Kisah dr Lo di Solo, Dokter yang Tak Pernah Minta Bayaran ke Pasiennya
Kisah hidup dr Lo Siaw Ging (79) menjadi pembicaraan hangat di media massa akhir-akhir ini.
TRIBUNNEWS.COM – Kisah hidup dr Lo Siaw Ging (79) menjadi pembicaraan hangat di media massa akhir-akhir ini.
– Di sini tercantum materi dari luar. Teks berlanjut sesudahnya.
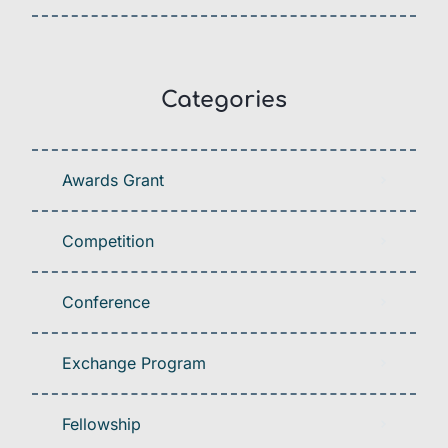
Categories
Awards Grant
Competition
Conference
Exchange Program
Fellowship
Sikap peduli terhadap yang kaum marjinal diwujudkan secara nyata oleh sosok dokter asal Solo tersebut.
Dr Lo yang lahir di Magelang 16 Agustus 1934 tersebut menjadi paradoks di tengah-tengah sikap skeptis masyarakat umum yang meyakini biaya berobat di rumah sakit pasti mahal.
Banyaknya kasus penolakan pasien tak mampu di rumah sakit seakan luruh ketika menyimak kisah hidup Lo Siaw Ging.
Rumah dr Lo di Jalan Yap Tjwan Bing No 27, Jagalan, Jebres, Solo, Jawa Tengah, tampak selalu dipadati warga yang mengantre untuk berobat kepada dr. Lo Siaw Ging. Setiap hari, dr Lo mulai buka praktik pukul 06.00 dan pukul 16.00. Saat siang, ia melayani pasien di Rumah Sakit Kasih Ibu di Jalan Slamet Riyadi, Solo.
Di rumah dr Lo tersebut, cerita tentang sosok lulusan Universitas Airlangga, Surabaya, mengalir dari mulut ke mulut. Kisah unik dan mengharukan hadir di antara kursi tunggu pasien.
"Saya dimarahi dr. Lo. Gara-garanya pas saya periksakan anak saya ke dokter karena sakit panas tinggi, lalu dokter marah ke saya kok baru sekarang dibawa ke dokter," kata Agung (29), warga Jagalan, Sabtu (30/11/2013).
Lain lagi dengan Kaila (30), seorang ibu muda asal Solo. Sudah beberapa kali dia memeriksakan buah hatinya, tetapi Lo enggan menerima bayaran. "Sudah langganan juga, tapi pas mau dibayar pasti ndak mau dan anak saya pasti sembuh," kata Kaila.
Hal tersebut ditanggapi enteng oleh Lo, yang setiap hari harus menggunakan tongkat untuk berjalan. Ia selalu menanyakan kepada pasien, apakah memiliki uang untuk berobat atau tidak.
"Kalau tidak punya, saya menulis resep dan meminta mereka menebus di apotek atau rumah sakit langganan saya agar gratis. Biar nanti tagihannya saya bayar per bulannya," kata Lo sambil menunggu pasien masuk ke ruangannya.
Setiap bulan, Lo harus menanggung biaya sekitar Rp 6 juta hingga Rp 8 juta untuk menebus obat-obat itu. Lo enggan menjelaskan lebih detail tentang beban biaya yang harus ditanggungnya tersebut. Dia mengatakan, untuk membayar tagihan itu, ada sejumlah donatur yang membantunya.
Apakah semua pasien senang dengan pilihan Lo untuk tidak memasang tarif? Suami dari Maria Gan May Kwee tersebut mengatakan, ada juga pasien yang marah kepadanya.
"Pernah juga ada pasien yang tersinggung karena saya tidak mau menyebutkan tarif. Mereka mau saya sebut tarif," katanya sambil tertawa.